William Dixon Cocker was born on 13 October 1882 in Drumbeg Cottage in Rutherglen, the son of James Cocker and his second wife Jeannie Miller Gow. His paternal forebears had been Glasgow merchants for three generations, James being a stationer; his mother’s family were farmers in the parish of Drymen, near Loch Lomond. The Cockers had a small cottage on the family’s land there, which they used at weekends and holidays, William thus growing up with a close association with the agricultural life depicted in his poems, and a natural understanding of the Scots spoken in that area.
Cocker left school by the age of thirteen, at his own request, and started work in his father’s business; at twenty-three he went to the accounts department of Glasgow’s Daily Record, and continued to work for that paper and the Evening News for over fifty years. In 1914 he enlisted in the 9th HLI (the Glasgow Highlanders). Transferred to the Royal Scots in 1915, he was taken prisoner at the beginning of the Passchendaele offensive and incarcerated at Enger, near Minden; a handful of his poems deal with the conflict, though not directly with his captivity. They were difficult years for Cocker as he lost two brothers in the war, and both of his parents died around that time. But he returned to Glasgow, and to his former job at The Daily Record.
In 1929 Cocker married Margaret Davids Paterson; the couple were both in their mid-40s and had no children. They lived in Belmont Street in Hillhead, where they were remembered as ‘nice kind douce folk’. When asked for biographical information, Cocker replied that his life was not very exciting (he had a reputation as being a very modest, unassuming man). His literary output during that apparently dull life was large: seven books of poetry, a dozen plays, short stories, and several local history books. Cocker also served as drama critic of the Daily Record for over twenty years. He retired at 74 when the Evening News ceased publication, and died in Glasgow in 1970, at the age of 87.

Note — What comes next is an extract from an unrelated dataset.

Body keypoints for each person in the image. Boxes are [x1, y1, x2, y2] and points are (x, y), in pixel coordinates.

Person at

Newspapers were the first arena for the publication of his poems, as well as The Scots Magazine and the volumes of the Glasgow Ballad Club. Cocker wrote in the Scots he knew from childhood, depicting rural life in Strathendrick in the years between the two world wars with a humour that endeared the poems to the reading public. He also re-told biblical legends and historical stories, many of which became popular recitation pieces, the best-known being ‘The Deluge’. The few poems written during and about the war are, as he himself said, some of his best in English, and have been included in several war anthologies. ‘The Sniper’ proclaims two of the truths of all wars – that killing is easier from a distance, and that all human life has the same value: ‘Fritz, the merry, is no more. / (Or shall we call him Jack? It’s all the same.)’ ‘The Phantom Platoon’ illustrates what is probably a third truth: the unbearable guilt of the survivor.

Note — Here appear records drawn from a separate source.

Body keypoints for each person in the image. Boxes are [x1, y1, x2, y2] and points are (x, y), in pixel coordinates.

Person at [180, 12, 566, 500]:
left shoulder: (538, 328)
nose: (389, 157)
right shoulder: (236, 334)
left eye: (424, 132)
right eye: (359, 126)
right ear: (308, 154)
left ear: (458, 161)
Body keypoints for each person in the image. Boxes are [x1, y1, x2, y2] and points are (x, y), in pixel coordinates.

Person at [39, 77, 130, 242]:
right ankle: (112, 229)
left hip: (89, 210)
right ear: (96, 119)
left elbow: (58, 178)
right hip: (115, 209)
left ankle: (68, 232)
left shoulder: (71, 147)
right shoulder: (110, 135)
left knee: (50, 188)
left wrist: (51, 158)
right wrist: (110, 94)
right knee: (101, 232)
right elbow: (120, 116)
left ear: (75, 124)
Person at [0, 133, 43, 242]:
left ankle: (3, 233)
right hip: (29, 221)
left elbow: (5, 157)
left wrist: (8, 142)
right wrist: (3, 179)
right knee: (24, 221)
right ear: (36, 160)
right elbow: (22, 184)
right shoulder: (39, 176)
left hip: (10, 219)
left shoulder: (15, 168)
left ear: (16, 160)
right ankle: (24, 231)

His ‘Portrait’ and ‘Farm Folk’ poems are kindly depictions of characters whose rounded way of life is lost to us now; respectful of the squads of Irish tattie-howkers and the tinkers, but less so of the minister who gives a dull or pompous sermon. There is always sympathy along with the humour; in his best poems he handles the enduring human condition with a deft touch and remains just the right side of couthy. But his popularity did not save him from the opprobrium of other poets of the time, who attacked his determined simplicity and ‘pawkiness’.
Cocker was President of the Glasgow Ballad Club in the 1940s and it was in this capacity that he was drawn into battle with some of the members of the Scottish Literary Renaissance, over the merits of natural versus ‘plastic’ Scots. The flyting started after the appearance of Douglas Young’s pamphlet Plastic Scots and the Scottish Literary Tradition, published by William Maclellan in 1946, and was carried on in the columns of the Daily Record, often in verse form. It rumbled on into the 1950s, with the occasional piece by Hugh MacDiarmid.
Although Cocker’s literary reputation has been subdued for many years, the poetry-reading public maintains a healthy demand for his popular numbers: there are many years when Cocker tops the count of most frequently requested poems at the Scottish Poetry Library.